Task to complete:
Rewrite these lines with "kompas" changed to "zegar", keeping everything else the same, and leave the pictures out.

Start of Records supplied

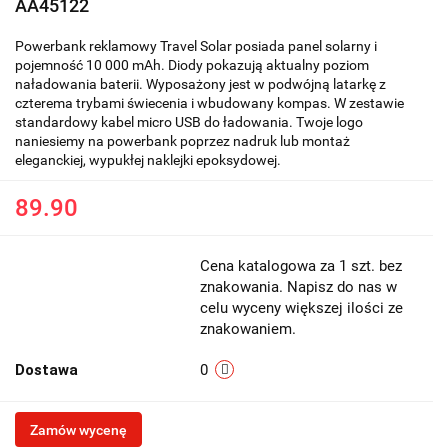
AA45122
Powerbank reklamowy Travel Solar posiada panel solarny i
pojemność 10 000 mAh. Diody pokazują aktualny poziom
naładowania baterii. Wyposażony jest w podwójną latarkę z
czterema trybami świecenia i wbudowany kompas. W zestawie
standardowy kabel micro USB do ładowania. Twoje logo
naniesiemy na powerbank poprzez nadruk lub montaż
eleganckiej, wypukłej naklejki epoksydowej.
89.90
Cena katalogowa za 1 szt. bez
znakowania. Napisz do nas w
celu wyceny większej ilości ze
znakowaniem.
Dostawa
0
Zamów wycenę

End of Records supplied

Exercise answer:
AA45122
Powerbank reklamowy Travel Solar posiada panel solarny i
pojemność 10 000 mAh. Diody pokazują aktualny poziom
naładowania baterii. Wyposażony jest w podwójną latarkę z
czterema trybami świecenia i wbudowany zegar. W zestawie
standardowy kabel micro USB do ładowania. Twoje logo
naniesiemy na powerbank poprzez nadruk lub montaż
eleganckiej, wypukłej naklejki epoksydowej.
89.90
Cena katalogowa za 1 szt. bez
znakowania. Napisz do nas w
celu wyceny większej ilości ze
znakowaniem.
Dostawa
0
Zamów wycenę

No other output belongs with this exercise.